Segala Praktek Ritual Baal dilihat sebagai” toebah” dalam bahasa Hibrani (Najis atau kekejian).Tentu kita harus membedakan kodrat dan tendensi. Homoseksual adalah tendensi seksual, bukan kodrat. Kodrat sebagai lelaki dan wanita. Tetapi segala Prilaku dan kecenderungan saya, bukanlah kodrat saya. Itu dibentuk berdasarkan interaksi sosial (Verhaltenspsychologie, Psikologi tentang asal-usul prilaku dan tendensi manusia berdasarkan John Broadus Watson dan B. F. Skinner tentang Behaviorismus ).
Penilaian baik atau buruk terhadap tendensi manusia tentu berbeda dalam setiap agama, budaya, suku dan waktu. Tendensi seksual kepada binatang (Zoophilia), kepada Anak (Pedophilia), kepada Buku (Bibliophilia), dst. Saya teringat akan kita seseorang Amerika Chris Sevier yang mau menikahi Macbook-nya dan meminta Pemerintah dan Parlemen Amerika untuk merestuinya. Hubungan bathin dan seksual dengan Macbook lebih indah menurutnya. Sekali lagi, ini bukan Kodrat, tetapi tendesi seksual manusia.
Kejadian 19: 1-29 menceritakan bagaimana dua pria utusan Tuhan ("malaikat") mengunjungi Lot, keponakan Abraham, dan dia mengundangnya untuk menginap. Kemudian laki-laki penduduk kota Sodom mengepung rumahnya dan mengancam tamunya dengan memperkosa mereka beramai-ramai (ayat 5): “Lot, di manakah dua lelaki yang datang kepadamu malam ini? Keluarkan mereka, kami ingin „pakai“ dan bergaul dengan mereka. ” Lot menyebut rencana ini (homoseksual) sebagai“ kejahatan ”dan mencoba menghalangi orang-orang Sodom dengan tawaran :“ Saudara-saudaraku, janganlah kiranya berbuat jahat.Kamu tahu, aku mempunyai dua orang anak perempuan yang belum pernah dijamah laki-laki, baiklah mereka kubawa ke luar kepadamu; perbuatlah kepada mereka seperti yang kamu pandang baik; hanya jangan kamu apa-apakan orang-orang ini, sebab mereka memang datang untuk berlindung di dalam rumahku.”

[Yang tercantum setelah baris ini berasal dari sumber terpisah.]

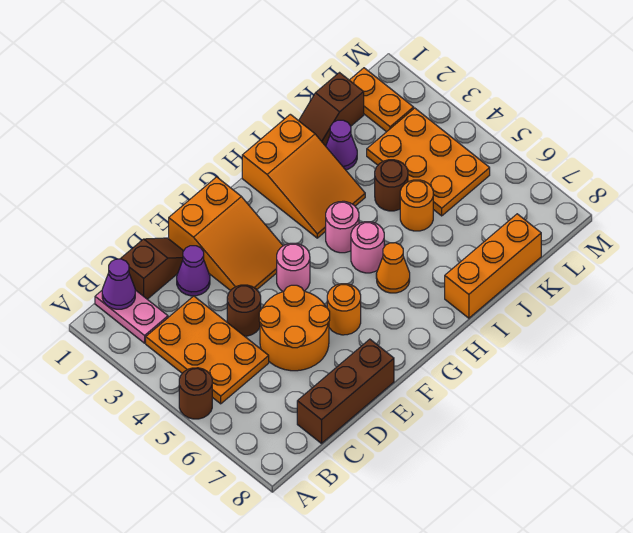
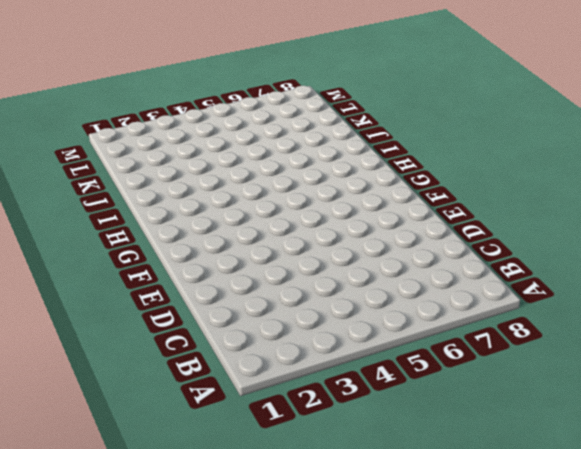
none -> brown 1x1 round brick [179,368,212,419]
none -> pink 1x2 plate [95,290,168,343]
none -> orange 2x3 plate [146,296,269,404]

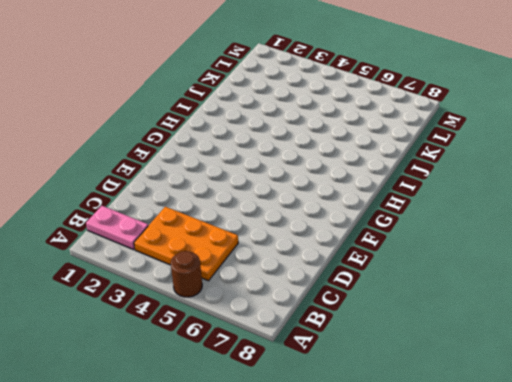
none -> brown 1x2 slope [121,238,183,299]
none -> brown 1x3 brick [297,339,394,443]
none -> purple 1x1 cone [177,246,210,296]

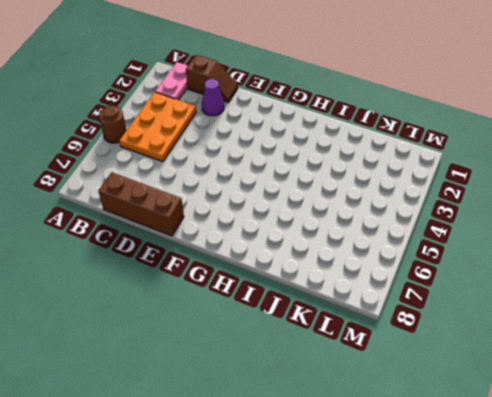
none -> brown 1x1 round brick [227,285,261,336]
none -> orange 2x2 round brick [259,285,330,371]
none -> orange 2x3 slope [169,177,283,291]

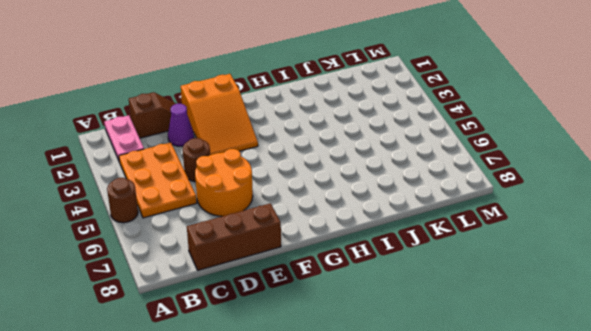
none -> pink 1x1 round brick [277,243,310,292]
none -> orange 1x1 round brick [327,284,361,335]
none -> orange 2x3 slope [242,114,365,238]

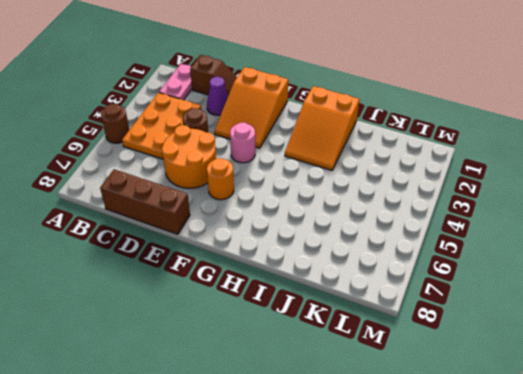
none -> pink 1x1 round brick [326,201,359,253]
none -> pink 1x1 round brick [351,222,384,273]
none -> orange 1x1 cone [376,243,410,293]

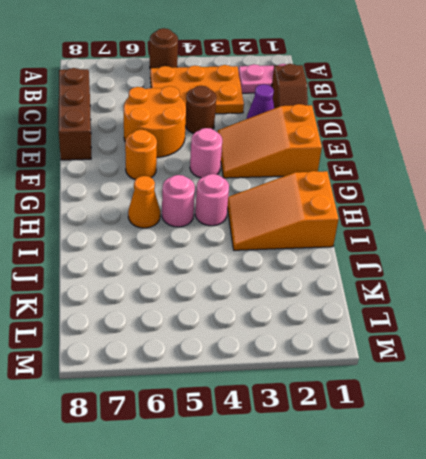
none -> orange 1x3 brick [445,214,541,318]
none -> brown 1x2 slope [299,73,364,146]
none -> purple 1x1 cone [326,120,357,170]

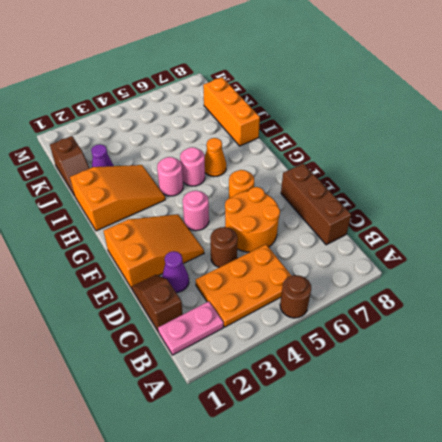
none -> brown 1x1 round brick [375,160,408,211]
none -> orange 1x1 round brick [400,180,433,231]
none -> orange 2x3 plate [367,108,490,216]

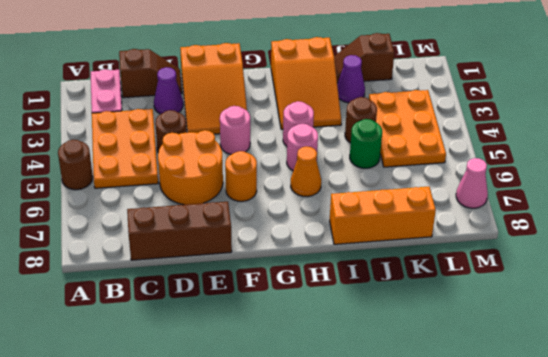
green 1x1 round brick [350,119,382,168] -> orange 1x1 round brick [400,180,433,231]
pink 1x1 cone [456,158,488,208] -> none
none -> orange 1x2 plate [350,68,414,132]
none -> purple 1x1 cone [102,259,135,309]

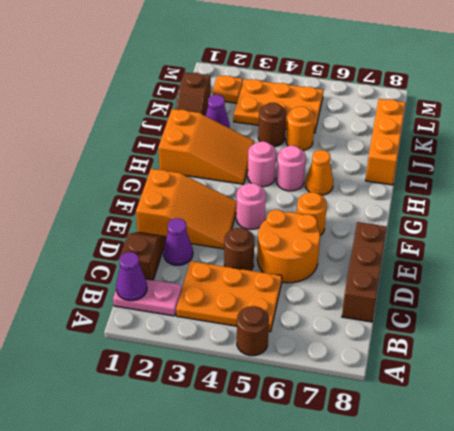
orange 1x1 plate [212,75,243,103] -> orange 1x2 plate [350,68,414,132]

Orang Sodom dan Gomora mengancam Lot, tetapi Para utusan Tuhan melindungi Lot dan keluarganya. Ini diikuti oleh penghakiman Allah yang menghancurkan Sodom dan kota tetangga Gomora.
Pelacuran Suci (Prostitusi Tempel), baik yang homoseksual, maupun heteroseksual dengan anak atau beramai-ramail dalam kultus Baal tampaknya sama sekali tidak sesuai dengan kultus Yahweh (1 Raja-raja 15,12 ; 2 Raja-raja 23,7 ): „Allah menghancurkan segala bentuk Prostitusi tempel ini.“
Dalam Perjanjian Baru, Yesus mengutuk dalam Injl Markus 7.21. Katalog kejahatan dalam ayat ini disebut sebagai „porneia ("percabulan"). Saat itu istilah „Porneia” tersebut merujuk pada segala bentuk hubungan seksual di luar Pernikahan Monogami heteroseksual antara seorang lelaki dan seorang Wanita.
Rasul Paulus membahas topik homoseksualitas dalam surat-suratnya. Dia sangat mengutuk prilaku seksual sesama jenis. Dalam Surat kepada Umat di Roma, dia menulis: „Demikian juga suami-suami meninggalkan persetubuhan yang wajar dengan isteri mereka dan menyala-nyala dalam berahi mereka seorang terhadap yang lain, sehingga mereka melakukan kemesuman, laki-laki dengan laki-laki, dan karena itu mereka menerima dalam diri mereka balasan yang setimpal untuk kesesatan mereka.“ (Roma 1,27)
Atau dalam suratnya kepada umat di Korintus: „ Atau tidak tahukah kamu, bahwa orang-orang yang tidak adil tidak akan mendapat bagian dalam Kerajaan Allah? Janganlah sesat! Orang cabul, penyembah berhala, orang berzinah, banci, orang pemburit, pencuri, orang kikir, pemabuk, pemfitnah dan penipu tidak akan mendapat bagian dalam Kerajaan Allah. Dan beberapa orang di antara kamu demikianlah dahulu. Tetapi kamu telah memberi dirimu disucikan, kamu telah dikuduskan, kamu telah dibenarkan dalam nama Tuhan Yesus Kristus dan dalam Roh Allah kita.“ (1Kor 6,9-11)
Gereja Katolik Roma bersikeras bahwa “setiap orang memiliki identitas dasar yang sama sebagai makhluk dan oleh kasih karunia anak Allah, pewaris hidup yang kekal” dan karena itu menolak untuk mengklasifikasikan setiap orang sebagai eksklusif “heteroseksual” atau “homoseksual”.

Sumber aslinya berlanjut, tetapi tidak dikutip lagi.